» **Directions**:
Could you rewrite the part of the material that opens with the line containing "determined by: Granville, J." and closes with the line containing "catalogue / barcode: US 710802", switching "collector number" to "field number" and leaving everything else in those lines unchanged?

Collection entries
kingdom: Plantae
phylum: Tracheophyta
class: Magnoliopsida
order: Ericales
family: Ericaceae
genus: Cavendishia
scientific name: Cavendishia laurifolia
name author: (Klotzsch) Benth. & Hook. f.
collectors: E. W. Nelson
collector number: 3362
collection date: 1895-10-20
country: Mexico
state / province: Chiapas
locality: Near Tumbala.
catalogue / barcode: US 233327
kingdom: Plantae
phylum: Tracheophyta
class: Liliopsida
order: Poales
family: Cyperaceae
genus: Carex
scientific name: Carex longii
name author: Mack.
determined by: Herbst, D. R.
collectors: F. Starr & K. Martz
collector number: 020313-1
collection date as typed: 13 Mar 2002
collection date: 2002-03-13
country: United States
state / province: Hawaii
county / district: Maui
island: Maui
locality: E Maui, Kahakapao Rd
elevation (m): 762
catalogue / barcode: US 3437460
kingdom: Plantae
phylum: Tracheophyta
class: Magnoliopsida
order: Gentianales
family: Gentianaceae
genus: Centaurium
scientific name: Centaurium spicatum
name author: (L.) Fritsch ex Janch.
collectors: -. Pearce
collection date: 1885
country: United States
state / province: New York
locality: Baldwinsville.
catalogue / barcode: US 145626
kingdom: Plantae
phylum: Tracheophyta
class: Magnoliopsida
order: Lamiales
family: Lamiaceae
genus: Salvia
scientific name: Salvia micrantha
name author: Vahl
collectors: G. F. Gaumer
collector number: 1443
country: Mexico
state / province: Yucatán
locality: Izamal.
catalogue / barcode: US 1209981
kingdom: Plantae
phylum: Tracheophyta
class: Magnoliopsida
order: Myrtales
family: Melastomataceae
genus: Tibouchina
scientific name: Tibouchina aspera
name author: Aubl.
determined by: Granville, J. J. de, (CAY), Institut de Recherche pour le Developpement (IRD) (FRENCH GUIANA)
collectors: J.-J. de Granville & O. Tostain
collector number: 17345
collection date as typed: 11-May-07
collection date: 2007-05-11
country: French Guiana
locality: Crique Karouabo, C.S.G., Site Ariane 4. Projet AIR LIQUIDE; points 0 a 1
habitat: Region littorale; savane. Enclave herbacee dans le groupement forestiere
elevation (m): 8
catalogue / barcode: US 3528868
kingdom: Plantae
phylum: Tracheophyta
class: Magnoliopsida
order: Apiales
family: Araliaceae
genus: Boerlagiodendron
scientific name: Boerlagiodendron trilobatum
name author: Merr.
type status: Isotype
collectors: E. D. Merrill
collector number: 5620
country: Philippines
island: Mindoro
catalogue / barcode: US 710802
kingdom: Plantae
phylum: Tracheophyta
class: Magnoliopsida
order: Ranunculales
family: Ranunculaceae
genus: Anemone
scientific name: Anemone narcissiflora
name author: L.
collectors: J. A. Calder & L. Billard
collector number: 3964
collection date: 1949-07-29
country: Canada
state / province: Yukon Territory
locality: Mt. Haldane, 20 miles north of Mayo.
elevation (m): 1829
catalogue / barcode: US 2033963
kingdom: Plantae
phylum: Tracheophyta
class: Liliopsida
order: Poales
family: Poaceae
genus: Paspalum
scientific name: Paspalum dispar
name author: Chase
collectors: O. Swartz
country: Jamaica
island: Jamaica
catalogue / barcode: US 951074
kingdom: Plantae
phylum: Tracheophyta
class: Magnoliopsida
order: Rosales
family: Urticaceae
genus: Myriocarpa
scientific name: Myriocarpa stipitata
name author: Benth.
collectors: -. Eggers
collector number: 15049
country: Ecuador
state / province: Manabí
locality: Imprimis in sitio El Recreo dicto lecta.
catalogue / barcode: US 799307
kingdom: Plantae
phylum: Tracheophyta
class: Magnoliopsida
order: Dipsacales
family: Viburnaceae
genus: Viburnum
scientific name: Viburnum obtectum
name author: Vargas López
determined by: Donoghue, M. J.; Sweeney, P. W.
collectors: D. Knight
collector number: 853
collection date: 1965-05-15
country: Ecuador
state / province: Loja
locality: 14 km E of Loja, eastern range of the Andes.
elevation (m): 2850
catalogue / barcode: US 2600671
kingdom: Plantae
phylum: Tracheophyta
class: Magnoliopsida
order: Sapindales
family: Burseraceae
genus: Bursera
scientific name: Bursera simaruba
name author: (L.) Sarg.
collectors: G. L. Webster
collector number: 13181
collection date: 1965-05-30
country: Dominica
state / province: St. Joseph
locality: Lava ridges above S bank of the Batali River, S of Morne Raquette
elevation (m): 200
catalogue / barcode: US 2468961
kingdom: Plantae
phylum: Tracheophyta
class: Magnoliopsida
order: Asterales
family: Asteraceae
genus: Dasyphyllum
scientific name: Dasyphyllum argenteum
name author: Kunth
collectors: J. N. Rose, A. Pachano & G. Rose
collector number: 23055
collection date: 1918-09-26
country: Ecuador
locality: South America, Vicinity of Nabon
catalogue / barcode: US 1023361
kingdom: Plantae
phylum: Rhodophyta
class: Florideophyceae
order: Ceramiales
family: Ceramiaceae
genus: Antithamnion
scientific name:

» **Answer below**:
determined by: Granville, J. J. de, (CAY), Institut de Recherche pour le Developpement (IRD) (FRENCH GUIANA)
collectors: J.-J. de Granville & O. Tostain
field number: 17345
collection date as typed: 11-May-07
collection date: 2007-05-11
country: French Guiana
locality: Crique Karouabo, C.S.G., Site Ariane 4. Projet AIR LIQUIDE; points 0 a 1
habitat: Region littorale; savane. Enclave herbacee dans le groupement forestiere
elevation (m): 8
catalogue / barcode: US 3528868
kingdom: Plantae
phylum: Tracheophyta
class: Magnoliopsida
order: Apiales
family: Araliaceae
genus: Boerlagiodendron
scientific name: Boerlagiodendron trilobatum
name author: Merr.
type status: Isotype
collectors: E. D. Merrill
field number: 5620
country: Philippines
island: Mindoro
catalogue / barcode: US 710802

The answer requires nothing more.